# Trigano buy Autosleeper



## chasper (Apr 20, 2008)

*Trigano Announces Acquisition of Auto-Sleepers Investments Ltd (ASI), Manufacturer and Distributor of Recreational Vehicles in the United Kingdom.* 
Trigano was a minority shareholder in the company.

The company has developed the manufacture of motorhomes marketed under the Auto-Sleepers brand, which is therefore one of the oldest European brands.

ASI has also been active for several years in the distribution of motor homes and caravans, which, under the Marquis brand, has become the leading sales network for recreational vehicles in the United Kingdom.

Auto-Sleepers achieved a turnover of £ 121 million in 2016.

"This acquisition should generate many synergies (purchasing, industrial and commercial)," said the group.

Copyright (c) 2017 CercleFinance.com. All rights reserved.


----------



## jiwawa (Jun 22, 2007)

As you mention elsewhere chasper, Trigano taking over Adria.

Will they not be stretching themselves too thinly, taking on 2 marques at the same time?


----------



## chasper (Apr 20, 2008)

You are asking the wrong person, i am only the messenger.


----------



## paulmold (Apr 2, 2009)

They already have Autotrail, Benimar, EuroMobil.

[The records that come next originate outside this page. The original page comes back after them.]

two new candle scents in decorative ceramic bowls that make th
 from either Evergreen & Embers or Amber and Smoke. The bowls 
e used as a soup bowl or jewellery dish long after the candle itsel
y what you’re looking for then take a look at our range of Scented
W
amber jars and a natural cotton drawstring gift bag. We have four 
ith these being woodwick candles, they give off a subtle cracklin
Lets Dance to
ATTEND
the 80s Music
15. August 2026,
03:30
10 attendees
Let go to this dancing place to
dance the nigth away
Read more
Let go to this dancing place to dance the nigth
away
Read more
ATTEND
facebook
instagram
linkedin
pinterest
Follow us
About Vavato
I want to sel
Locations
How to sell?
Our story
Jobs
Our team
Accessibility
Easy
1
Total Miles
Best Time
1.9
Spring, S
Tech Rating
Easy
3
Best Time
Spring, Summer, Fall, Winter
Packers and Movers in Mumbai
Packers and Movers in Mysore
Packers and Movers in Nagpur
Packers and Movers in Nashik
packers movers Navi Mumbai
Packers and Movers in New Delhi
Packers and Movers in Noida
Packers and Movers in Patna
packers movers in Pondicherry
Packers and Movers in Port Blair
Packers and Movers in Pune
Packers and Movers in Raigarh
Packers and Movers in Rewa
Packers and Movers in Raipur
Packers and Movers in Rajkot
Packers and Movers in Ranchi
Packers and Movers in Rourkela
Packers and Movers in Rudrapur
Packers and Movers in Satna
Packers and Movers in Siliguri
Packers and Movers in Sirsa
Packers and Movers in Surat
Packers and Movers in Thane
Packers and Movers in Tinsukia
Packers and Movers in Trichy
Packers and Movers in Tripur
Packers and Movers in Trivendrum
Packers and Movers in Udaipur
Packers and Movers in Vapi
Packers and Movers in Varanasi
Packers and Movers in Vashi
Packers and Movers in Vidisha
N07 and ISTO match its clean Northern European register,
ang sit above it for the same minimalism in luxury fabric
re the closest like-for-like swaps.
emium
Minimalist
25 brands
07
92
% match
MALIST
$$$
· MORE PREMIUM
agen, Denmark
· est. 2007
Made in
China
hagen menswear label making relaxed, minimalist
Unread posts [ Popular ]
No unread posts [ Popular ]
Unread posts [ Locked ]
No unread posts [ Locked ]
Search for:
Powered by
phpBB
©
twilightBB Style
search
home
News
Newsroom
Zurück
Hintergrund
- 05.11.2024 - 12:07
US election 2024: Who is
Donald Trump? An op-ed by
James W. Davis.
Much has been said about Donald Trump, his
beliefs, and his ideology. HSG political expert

Who knows what their plans are , perhaps different brands aimed at different buyers such as budget, luxury. Maybe coachbuilts by one company, van conversions by another, luxury by another?? We'll just have to wait and see.


----------



## rayc (Jun 3, 2008)

paulmold said:


> They already have Autotrail, Benimar, EuroMobil.


Plus a few more http://www.trigano-finance.com/en/marques/marques.asp?rubrique=vdl&activite=1


----------



## jiwawa (Jun 22, 2007)

Wow, that's a huge empire!


----------